It’s a veritable homework cornucopia around here. Any part of your life that is not essential, like eating and sleeping, is about to become a distant memory unless you take drastic action.

Here on the funnies page, we are nothing if not committed to our readership, so I am here today to provide you with some handy time management tips.

Or to put it another way: Time flies. Fortunately, I am here to stop it with a handy dose of FlyNap®.

As I was researching this funnies article—because as I’m sure you’ve noticed, all of my articles are exhaustively researched—I came across this handy and wisdom-filled quote about time management:

“Before you eat the elephant, make sure you know what parts you want to eat.” – Todd Stocker.

Yep. Absolutely. As your finals week comes up, make sure you know what parts of the elephant are tastiest, that’s what I always say.

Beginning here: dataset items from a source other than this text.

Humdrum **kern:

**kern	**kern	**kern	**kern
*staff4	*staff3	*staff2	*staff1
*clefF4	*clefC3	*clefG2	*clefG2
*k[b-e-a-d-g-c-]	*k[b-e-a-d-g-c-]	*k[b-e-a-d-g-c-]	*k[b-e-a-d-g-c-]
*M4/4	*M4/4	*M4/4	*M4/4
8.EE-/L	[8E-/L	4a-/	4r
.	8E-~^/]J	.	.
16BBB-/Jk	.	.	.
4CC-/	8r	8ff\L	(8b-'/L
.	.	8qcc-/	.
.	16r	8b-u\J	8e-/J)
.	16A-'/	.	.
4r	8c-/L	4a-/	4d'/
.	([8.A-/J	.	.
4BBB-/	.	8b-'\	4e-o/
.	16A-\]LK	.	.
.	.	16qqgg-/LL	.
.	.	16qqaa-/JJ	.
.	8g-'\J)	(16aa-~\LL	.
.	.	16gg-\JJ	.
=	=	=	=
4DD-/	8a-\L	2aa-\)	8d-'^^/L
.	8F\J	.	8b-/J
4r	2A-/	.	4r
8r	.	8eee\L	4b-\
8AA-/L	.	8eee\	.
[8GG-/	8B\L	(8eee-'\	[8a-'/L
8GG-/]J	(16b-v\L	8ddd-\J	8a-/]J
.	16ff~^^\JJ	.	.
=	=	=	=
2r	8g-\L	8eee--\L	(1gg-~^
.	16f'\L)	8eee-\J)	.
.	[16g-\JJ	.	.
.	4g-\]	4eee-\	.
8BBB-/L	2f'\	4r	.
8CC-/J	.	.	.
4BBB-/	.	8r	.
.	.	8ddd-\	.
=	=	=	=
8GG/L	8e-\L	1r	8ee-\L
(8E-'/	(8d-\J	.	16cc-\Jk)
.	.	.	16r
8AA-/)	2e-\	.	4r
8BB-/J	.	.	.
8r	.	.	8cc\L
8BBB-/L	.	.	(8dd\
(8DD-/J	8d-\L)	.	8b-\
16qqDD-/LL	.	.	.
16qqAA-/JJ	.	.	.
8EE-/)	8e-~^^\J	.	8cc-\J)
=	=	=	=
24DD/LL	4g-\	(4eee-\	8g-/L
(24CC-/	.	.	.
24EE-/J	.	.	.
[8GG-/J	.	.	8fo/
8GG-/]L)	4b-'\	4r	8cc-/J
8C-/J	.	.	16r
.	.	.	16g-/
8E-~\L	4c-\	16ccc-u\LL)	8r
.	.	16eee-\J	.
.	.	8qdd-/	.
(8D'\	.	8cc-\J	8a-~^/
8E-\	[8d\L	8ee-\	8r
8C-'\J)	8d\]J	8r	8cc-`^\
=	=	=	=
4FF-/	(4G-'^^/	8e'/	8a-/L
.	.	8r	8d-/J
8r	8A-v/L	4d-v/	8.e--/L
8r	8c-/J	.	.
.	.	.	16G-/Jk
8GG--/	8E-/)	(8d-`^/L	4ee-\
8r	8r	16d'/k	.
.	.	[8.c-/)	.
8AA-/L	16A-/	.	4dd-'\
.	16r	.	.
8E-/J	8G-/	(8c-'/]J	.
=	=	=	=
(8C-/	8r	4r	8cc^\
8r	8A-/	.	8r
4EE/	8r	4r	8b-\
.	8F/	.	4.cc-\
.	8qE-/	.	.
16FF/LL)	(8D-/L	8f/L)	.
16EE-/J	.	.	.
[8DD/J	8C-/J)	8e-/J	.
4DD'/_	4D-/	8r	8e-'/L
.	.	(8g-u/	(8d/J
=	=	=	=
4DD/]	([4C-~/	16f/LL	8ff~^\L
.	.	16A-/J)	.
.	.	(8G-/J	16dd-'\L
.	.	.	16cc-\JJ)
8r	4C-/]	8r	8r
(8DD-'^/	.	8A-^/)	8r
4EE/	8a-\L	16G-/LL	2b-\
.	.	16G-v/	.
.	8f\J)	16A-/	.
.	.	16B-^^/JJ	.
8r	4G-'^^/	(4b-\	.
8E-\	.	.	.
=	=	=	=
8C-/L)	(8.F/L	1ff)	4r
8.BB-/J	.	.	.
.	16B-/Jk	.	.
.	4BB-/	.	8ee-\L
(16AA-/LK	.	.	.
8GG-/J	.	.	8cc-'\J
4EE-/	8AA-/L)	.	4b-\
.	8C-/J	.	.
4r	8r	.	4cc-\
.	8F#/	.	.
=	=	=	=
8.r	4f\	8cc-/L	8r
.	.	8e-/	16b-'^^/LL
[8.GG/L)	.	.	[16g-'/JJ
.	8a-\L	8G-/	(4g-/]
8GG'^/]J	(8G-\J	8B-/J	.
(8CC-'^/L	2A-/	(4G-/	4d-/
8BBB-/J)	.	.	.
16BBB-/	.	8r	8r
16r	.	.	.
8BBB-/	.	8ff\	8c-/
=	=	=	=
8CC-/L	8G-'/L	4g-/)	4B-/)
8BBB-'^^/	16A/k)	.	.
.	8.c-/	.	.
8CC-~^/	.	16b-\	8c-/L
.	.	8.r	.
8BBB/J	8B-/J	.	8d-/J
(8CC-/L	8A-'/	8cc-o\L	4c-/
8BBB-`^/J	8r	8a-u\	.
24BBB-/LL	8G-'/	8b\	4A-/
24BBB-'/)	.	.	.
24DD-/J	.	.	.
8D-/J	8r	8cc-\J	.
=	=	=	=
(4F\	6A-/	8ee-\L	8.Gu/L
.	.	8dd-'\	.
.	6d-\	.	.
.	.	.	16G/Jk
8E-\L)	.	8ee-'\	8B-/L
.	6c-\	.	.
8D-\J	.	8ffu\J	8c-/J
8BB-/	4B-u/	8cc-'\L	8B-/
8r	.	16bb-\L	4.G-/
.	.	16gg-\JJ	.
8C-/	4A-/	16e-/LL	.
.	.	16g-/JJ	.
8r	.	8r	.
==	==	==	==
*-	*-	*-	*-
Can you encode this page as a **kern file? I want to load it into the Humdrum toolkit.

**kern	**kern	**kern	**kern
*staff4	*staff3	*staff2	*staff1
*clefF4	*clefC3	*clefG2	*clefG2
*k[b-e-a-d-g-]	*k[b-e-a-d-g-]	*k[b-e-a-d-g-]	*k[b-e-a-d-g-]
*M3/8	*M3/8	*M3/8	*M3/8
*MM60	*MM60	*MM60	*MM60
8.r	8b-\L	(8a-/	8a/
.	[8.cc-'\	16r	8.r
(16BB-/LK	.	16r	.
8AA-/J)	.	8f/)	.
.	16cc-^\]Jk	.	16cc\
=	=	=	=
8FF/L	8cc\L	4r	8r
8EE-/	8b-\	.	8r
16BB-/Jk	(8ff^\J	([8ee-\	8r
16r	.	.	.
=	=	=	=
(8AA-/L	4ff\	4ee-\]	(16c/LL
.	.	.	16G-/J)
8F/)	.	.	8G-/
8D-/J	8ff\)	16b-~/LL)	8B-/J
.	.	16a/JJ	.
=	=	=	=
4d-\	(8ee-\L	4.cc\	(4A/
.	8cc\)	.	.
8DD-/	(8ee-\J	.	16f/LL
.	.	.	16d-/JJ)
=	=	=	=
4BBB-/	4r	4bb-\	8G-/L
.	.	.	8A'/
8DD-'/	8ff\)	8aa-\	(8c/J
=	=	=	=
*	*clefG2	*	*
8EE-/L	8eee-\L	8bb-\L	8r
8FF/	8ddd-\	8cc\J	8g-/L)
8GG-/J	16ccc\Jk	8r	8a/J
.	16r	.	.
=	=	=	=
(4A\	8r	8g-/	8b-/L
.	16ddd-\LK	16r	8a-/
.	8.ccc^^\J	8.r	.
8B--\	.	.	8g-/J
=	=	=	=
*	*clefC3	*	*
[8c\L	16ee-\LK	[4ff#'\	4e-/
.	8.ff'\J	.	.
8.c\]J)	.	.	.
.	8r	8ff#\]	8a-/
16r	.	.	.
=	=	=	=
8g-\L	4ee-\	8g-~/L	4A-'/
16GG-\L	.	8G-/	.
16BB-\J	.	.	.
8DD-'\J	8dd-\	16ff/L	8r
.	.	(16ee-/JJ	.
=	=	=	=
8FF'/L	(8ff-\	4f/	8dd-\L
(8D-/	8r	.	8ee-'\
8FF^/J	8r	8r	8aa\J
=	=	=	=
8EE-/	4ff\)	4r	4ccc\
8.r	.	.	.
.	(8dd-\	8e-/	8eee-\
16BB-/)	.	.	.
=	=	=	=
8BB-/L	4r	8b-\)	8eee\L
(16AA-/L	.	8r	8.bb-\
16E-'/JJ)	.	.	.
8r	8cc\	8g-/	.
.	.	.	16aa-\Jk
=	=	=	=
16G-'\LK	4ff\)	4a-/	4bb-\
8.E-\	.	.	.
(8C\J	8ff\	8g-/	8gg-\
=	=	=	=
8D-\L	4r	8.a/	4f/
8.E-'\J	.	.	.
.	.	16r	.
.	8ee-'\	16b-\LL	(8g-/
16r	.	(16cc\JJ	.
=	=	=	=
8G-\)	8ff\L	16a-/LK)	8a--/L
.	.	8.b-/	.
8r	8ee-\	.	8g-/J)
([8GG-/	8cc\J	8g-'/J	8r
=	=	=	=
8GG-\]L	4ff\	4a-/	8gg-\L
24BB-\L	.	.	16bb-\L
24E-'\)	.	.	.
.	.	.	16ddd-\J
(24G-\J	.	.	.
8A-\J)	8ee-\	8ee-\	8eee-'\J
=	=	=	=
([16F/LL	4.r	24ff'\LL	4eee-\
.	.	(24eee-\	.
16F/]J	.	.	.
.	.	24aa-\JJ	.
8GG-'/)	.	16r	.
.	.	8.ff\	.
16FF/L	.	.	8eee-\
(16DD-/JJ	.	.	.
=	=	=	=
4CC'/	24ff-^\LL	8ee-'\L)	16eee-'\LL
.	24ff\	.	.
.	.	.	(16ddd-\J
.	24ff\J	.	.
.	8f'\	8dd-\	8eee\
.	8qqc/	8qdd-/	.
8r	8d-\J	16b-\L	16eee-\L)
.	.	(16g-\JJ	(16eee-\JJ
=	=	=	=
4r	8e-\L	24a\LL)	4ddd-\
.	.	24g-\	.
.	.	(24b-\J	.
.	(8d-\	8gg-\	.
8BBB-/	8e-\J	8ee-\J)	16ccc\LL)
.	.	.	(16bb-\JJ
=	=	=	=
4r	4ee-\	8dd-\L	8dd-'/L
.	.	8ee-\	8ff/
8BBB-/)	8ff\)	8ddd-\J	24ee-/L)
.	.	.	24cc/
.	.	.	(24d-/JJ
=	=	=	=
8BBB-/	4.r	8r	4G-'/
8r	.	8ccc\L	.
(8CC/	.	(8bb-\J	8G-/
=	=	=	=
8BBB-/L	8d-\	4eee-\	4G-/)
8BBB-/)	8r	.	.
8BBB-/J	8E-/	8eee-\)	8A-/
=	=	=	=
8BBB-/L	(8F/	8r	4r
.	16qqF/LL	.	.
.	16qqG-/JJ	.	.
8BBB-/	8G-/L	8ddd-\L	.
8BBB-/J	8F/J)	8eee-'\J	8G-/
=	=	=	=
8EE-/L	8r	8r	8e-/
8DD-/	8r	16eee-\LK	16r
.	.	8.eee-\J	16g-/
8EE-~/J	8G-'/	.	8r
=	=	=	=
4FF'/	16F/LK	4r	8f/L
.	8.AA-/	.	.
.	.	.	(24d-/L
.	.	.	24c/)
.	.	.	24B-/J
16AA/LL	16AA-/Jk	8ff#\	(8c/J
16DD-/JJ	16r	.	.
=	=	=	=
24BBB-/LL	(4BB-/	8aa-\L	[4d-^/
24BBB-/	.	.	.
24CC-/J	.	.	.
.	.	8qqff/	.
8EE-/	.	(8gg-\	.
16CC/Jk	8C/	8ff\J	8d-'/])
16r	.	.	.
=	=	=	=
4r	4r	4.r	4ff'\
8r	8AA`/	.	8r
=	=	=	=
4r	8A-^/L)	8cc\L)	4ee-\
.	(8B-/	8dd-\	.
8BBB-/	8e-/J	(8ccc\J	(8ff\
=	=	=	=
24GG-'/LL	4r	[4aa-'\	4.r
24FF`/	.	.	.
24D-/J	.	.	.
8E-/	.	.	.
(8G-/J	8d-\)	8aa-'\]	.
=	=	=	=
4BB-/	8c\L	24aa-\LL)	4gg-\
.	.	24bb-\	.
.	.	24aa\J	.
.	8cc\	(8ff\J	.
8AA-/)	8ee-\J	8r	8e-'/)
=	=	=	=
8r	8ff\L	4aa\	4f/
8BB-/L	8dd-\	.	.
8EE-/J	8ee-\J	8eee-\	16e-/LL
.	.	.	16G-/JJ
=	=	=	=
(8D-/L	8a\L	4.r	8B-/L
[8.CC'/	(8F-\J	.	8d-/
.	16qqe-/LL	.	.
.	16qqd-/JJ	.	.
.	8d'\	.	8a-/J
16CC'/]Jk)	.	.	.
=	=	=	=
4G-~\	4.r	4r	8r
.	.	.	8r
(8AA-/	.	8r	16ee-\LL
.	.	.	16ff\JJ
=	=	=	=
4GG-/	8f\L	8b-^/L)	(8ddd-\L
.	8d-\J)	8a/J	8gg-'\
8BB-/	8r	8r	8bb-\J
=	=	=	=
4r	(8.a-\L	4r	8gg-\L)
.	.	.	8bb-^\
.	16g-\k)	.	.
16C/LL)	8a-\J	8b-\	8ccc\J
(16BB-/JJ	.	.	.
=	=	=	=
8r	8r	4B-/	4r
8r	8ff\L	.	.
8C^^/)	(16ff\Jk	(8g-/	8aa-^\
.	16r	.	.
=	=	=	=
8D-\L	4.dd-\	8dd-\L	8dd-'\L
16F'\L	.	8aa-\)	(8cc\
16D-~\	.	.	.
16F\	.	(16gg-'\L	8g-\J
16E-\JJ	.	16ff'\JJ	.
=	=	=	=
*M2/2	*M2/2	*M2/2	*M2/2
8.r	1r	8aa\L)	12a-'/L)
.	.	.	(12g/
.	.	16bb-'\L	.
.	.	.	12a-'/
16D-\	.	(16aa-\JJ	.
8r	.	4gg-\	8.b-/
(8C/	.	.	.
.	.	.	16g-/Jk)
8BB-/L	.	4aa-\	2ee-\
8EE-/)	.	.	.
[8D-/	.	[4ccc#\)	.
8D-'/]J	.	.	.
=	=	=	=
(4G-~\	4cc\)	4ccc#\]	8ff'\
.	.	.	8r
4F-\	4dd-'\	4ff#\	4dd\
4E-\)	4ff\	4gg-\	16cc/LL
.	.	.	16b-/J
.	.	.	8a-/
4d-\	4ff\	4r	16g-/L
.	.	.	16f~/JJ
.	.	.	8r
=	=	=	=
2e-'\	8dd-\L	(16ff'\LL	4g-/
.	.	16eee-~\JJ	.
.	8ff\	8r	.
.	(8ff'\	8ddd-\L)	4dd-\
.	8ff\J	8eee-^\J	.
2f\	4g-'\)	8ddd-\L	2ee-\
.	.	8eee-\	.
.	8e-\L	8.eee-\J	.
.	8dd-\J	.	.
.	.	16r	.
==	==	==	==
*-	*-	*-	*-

Of course, that is not the only strategy for surviving finals week. In an effort to fit more than 24 hours in a day, I propose that we have daylight-saving time again, maybe even twice a day, throughout finals week. If we “fall back” enough, someone will catch us eventually. (I think that’s how a trust fall works.)

Because it is fashionable to relate your life to that which you are studying, I suggest that you relate sleep deprivation to all of your papers. A couple of examples from my (real!) papers include “I, like the early Anabaptists, undergo trials and tribulations, such as sleep deprivation and, in their cases, torture,” and “An Otto cycle engine will sleep an isothermal expansion and then it will sleep an isobaric sleep.”

Fortunately, it takes at least three days without sleep before most people are at risk of hallucinations, but after only one all-nighter some are susceptible to spontaneous hymn-singing.

It is necessary, therefore, to have a couple of shortcuts to impressing your professors, so that you can write your paper faster and take some naps. (Like the flies.) One handy tip: use “therefore” approximately every other sentence. Also, use the word “approximately” instead of “about,” and sprinkle a light dusting of Latin words across your masterpiece. For a final touch, try citing Wikipedia.

I suppose a final shortcut is helpful: Don’t write about your shortcuts in the newspaper, or your professors will be suspicious.